Data Model

Collections

Collections are distinct sets of OCDS data. They are the largest unit on which this tool operates.

A collection is uniquely identified by the combination of:

  • Name (source_id): A string. If the collection was created by Kingfisher Collect, this is the name attribute of the spider.

  • Date (data_version): The date and time at which the collection was created. If the collection was created by Kingfisher Collect, this is the start_time statistic of the crawl.

  • Sample (sample): A boolean. Whether the collection is only a sample of the data from the source.

  • Base collection (transform_from_collection_id): An integer. The ID of the collection that was transformed into this collection.

  • Transform type (transform_type): A string. The identifier of the transformer that was used to produce this collection.

Each collection is given an integer ID; this is used to refer to the collection in the Command-line tool and the database.

Collections are created by Kingfisher Collect, the web API, or the new-collection command.

Schema check flags

Collections have flags that indicate what operations to perform on them. These are:

check_data

Run CoVE schema checks on the data in this collection

check_older_data_with_schema_version_1_1

Force OCDS 1.1 checks to be run on OCDS 1.0 data (instead of OCDS 1.0 checks)

To configure the default values for these flags, see Configuration.

Transformed collections

Presently, the tool offers two transformers:

upgrade-1-0-to-1-1

upgrade a collection’s data from OCDS 1.0 to OCDS 1.1

compile-releases

merge a collection’s releases into compiled releases

To transform a collection, create a new collection that refers to the base collection, with either the new-transform-compile-releases or new-transform-upgrade-1-0-to-1-1 command, then run the transform-collection command.

Files

A collection contains one or more files. A file is uniquely identified by its collection and filename. Files can have:

errors

The file could not be retrieved. Presently, errors are either reported by Kingfisher Collect or caught by the local-load command.

warnings

The file contents had to be modified in order to be stored. Presently, the only warning is about the removal of control characters.

File types

The local-load command must be given the type of the file to load:

record

A single record

release

A single release

record_list

A JSON array of records, like [ { record-1 }, { record-2 } ]

release_list

A JSON array of releases

record_package

A single record package

release_package

A single release package

record_package_list

A JSON array of record packages, like [ { record-package-1 }, { record-package-2 } ]

release_package_list

A JSON array of release packages

record_package_json_lines

Line-delimited JSON, in which each line is a record package

release_package_json_lines

As above, but release packages

record_package_list_in_results

A JSON object with a results key whose value is a JSON array of record packages, like { "results": [ { record-package-1 }, { record-package-2 } ] }

release_package_list_in_results

As above, but release packages

release_package_in_ocdsReleasePackage_in_list_in_results

A JSON object has a results key whose value is a list.

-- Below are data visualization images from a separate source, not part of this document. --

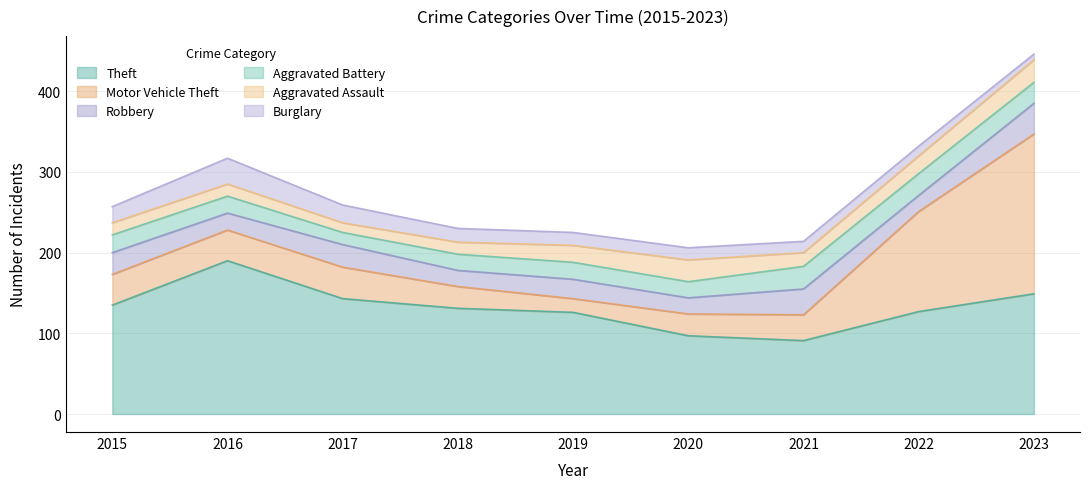

Rank the series at 2020 from highest to lowest value.

Theft, Motor Vehicle Theft, Aggravated Assault, Robbery, Aggravated Battery, Burglary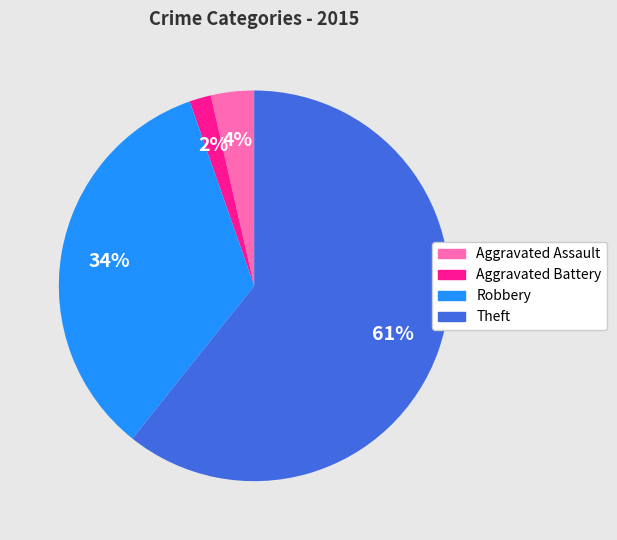

The Robbery slice represents 43% of the pie. True or false?

False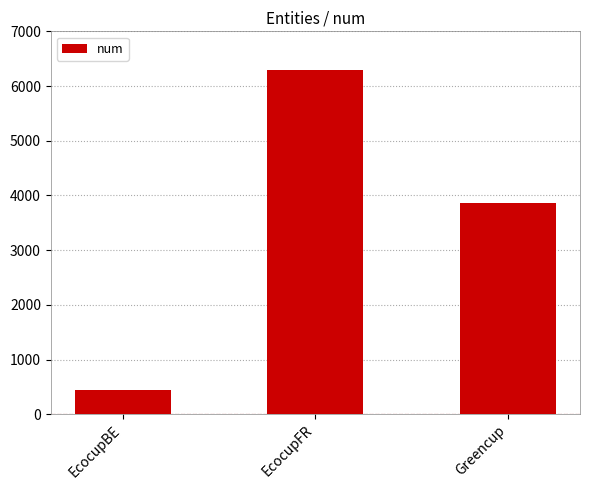

Which has a higher value, Greencup or EcocupFR?

EcocupFR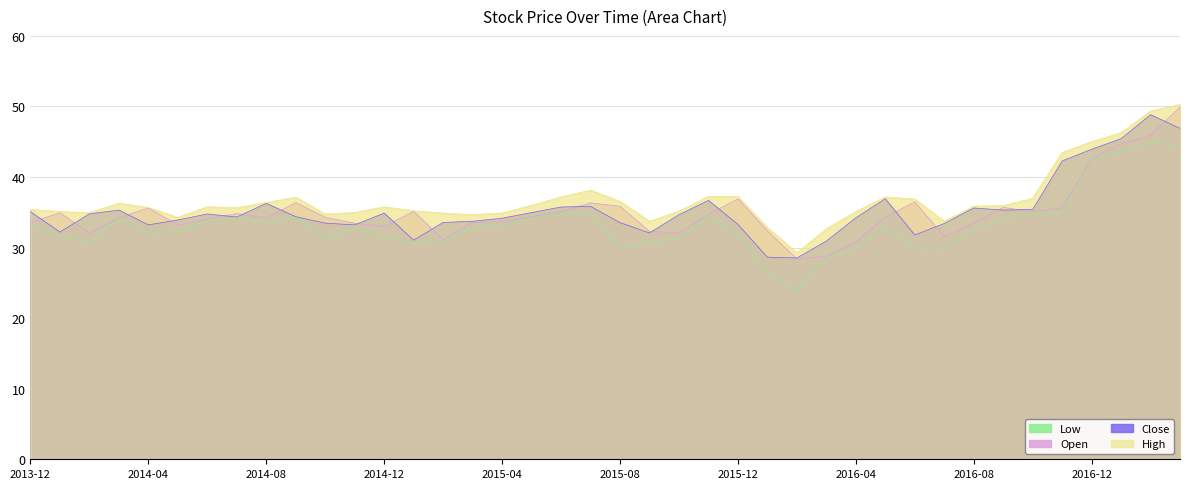

Reading left to right, extract all data points from this chart.

Close: 2013-12=35.1	2014-01=32.2	2014-02=34.8	2014-03=35.3	2014-04=33.2	2014-05=33.9	2014-06=34.8	2014-07=34.3	2014-08=36.3	2014-09=34.4	2014-10=33.5	2014-11=33.2	2014-12=34.9	2015-01=31.1	2015-02=33.6	2015-03=33.7	2015-04=34.2	2015-05=35.0	2015-06=35.8	2015-07=35.8	2015-08=33.5	2015-09=32.1	2015-10=34.6	2015-11=36.7	2015-12=33.3	2016-01=28.6	2016-02=28.5	2016-03=30.9	2016-04=34.2	2016-05=36.9	2016-06=31.8	2016-07=33.4	2016-08=35.6	2016-09=35.3	2016-10=35.4	2016-11=42.3	2016-12=43.9	2017-01=45.4	2017-02=48.8	2017-03=46.9
Open: 2013-12=33.6	2014-01=34.9	2014-02=32.1	2014-03=34.2	2014-04=35.6	2014-05=33.2	2014-06=34.0	2014-07=34.8	2014-08=34.2	2014-09=36.4	2014-10=34.3	2014-11=33.5	2014-12=33.0	2015-01=35.1	2015-02=31.1	2015-03=33.6	2015-04=33.7	2015-05=34.4	2015-06=35.1	2015-07=36.3	2015-08=35.9	2015-09=32.3	2015-10=32.1	2015-11=34.7	2015-12=36.9	2016-01=32.4	2016-02=28.4	2016-03=28.8	2016-04=30.8	2016-05=34.3	2016-06=36.5	2016-07=31.6	2016-08=33.5	2016-09=35.7	2016-10=35.1	2016-11=35.7	2016-12=42.6	2017-01=44.7	2017-02=45.9	2017-03=49.9
High: 2013-12=35.4	2014-01=35.1	2014-02=34.9	2014-03=36.3	2014-04=35.7	2014-05=34.3	2014-06=35.8	2014-07=35.7	2014-08=36.4	2014-09=37.1	2014-10=34.7	2014-11=35.0	2014-12=35.8	2015-01=35.2	2015-02=34.9	2015-03=34.7	2015-04=34.9	2015-05=36.0	2015-06=37.2	2015-07=38.1	2015-08=36.5	2015-09=33.7	2015-10=35.2	2015-11=37.3	2015-12=37.3	2016-01=32.8	2016-02=29.3	2016-03=32.7	2016-04=35.1	2016-05=37.2	2016-06=36.9	2016-07=33.8	2016-08=35.9	2016-09=35.9	2016-10=37.0	2016-11=43.5	2016-12=45.0	2017-01=46.3	2017-02=49.4	2017-03=50.3
Low: 2013-12=33.1	2014-01=31.7	2014-02=30.7	2014-03=34.2	2014-04=32.1	2014-05=32.3	2014-06=33.8	2014-07=34.2	2014-08=33.6	2014-09=34.3	2014-10=31.2	2014-11=32.6	2014-12=31.6	2015-01=30.7	2015-02=31.0	2015-03=32.7	2015-04=33.0	2015-05=34.2	2015-06=34.8	2015-07=34.8	2015-08=29.8	2015-09=30.9	2015-10=31.2	2015-11=34.3	2015-12=31.9	2016-01=26.4	2016-02=24.0	2016-03=28.7	2016-04=29.9	2016-05=32.9	2016-06=29.9	2016-07=29.8	2016-08=32.5	2016-09=34.0	2016-10=34.8	2016-11=34.9	2016-12=42.5	2017-01=43.6	2017-02=44.8	2017-03=44.5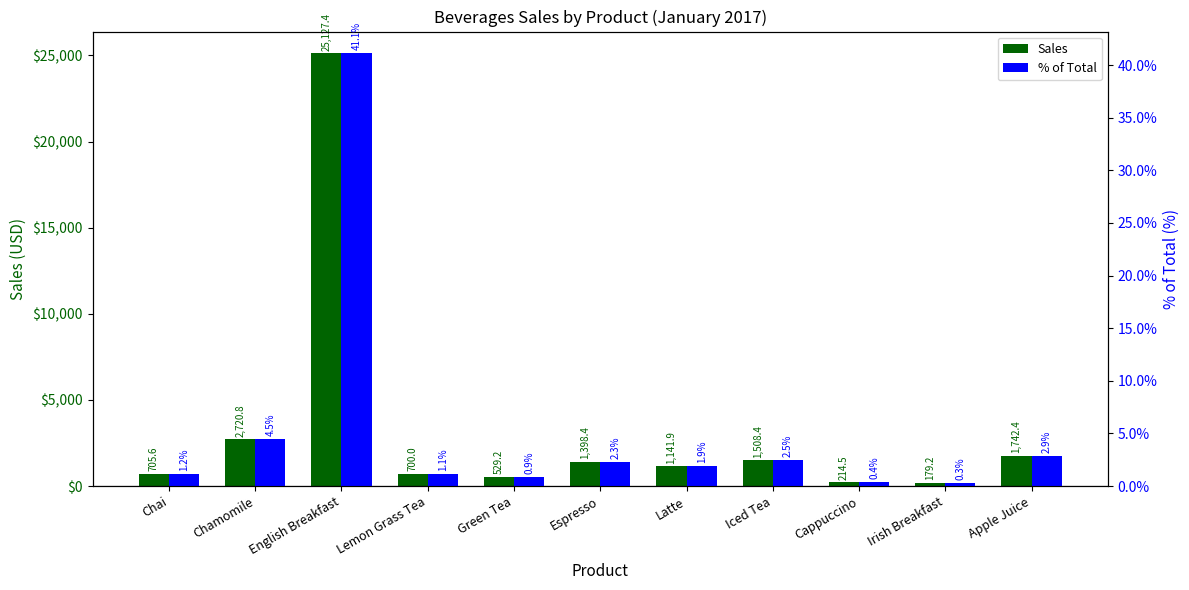

Which series has the widest spread of values?

Sales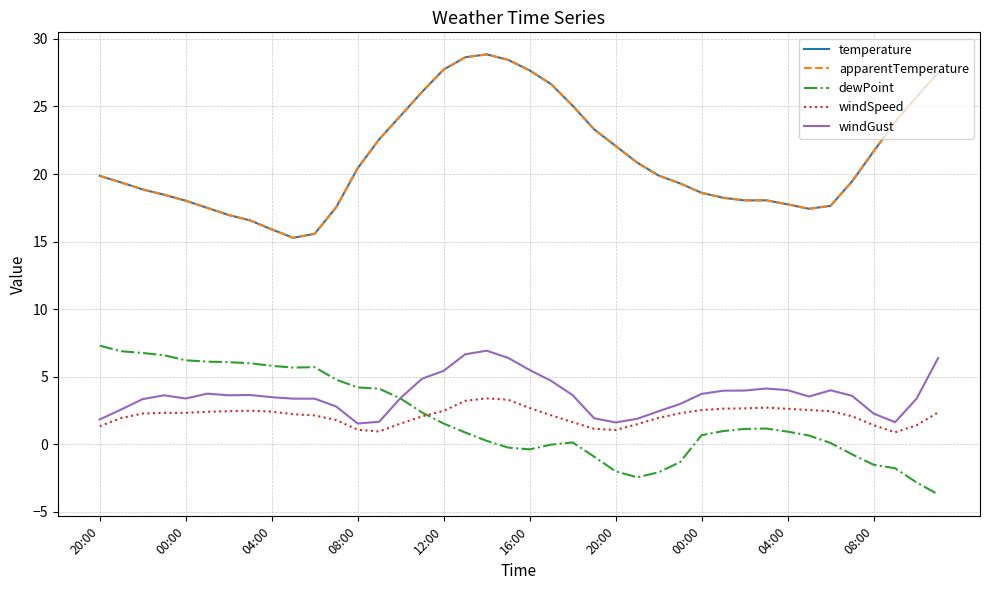

Does the chart have visible grid lines?

Yes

Every item in that list is a JSON object. The object has a ocdsReleasePackage key who’s value is a release package

release_in_Release_json_lines

Line-delimited JSON, in which each line is a JSON object. The object has a Release key who’s value is a release

Items

A file contains one or more items. An item is an OCDS resource: a release, record, release package or record package. An item is uniquely identified by its index (number) within the file. Indices are 0-based.

Files of the type record, release, record_package, or release_package have one item only. Files of other types have one or more items.

Kingfisher Process writes errors to the collection_file_item_errors table when it cannot load an item.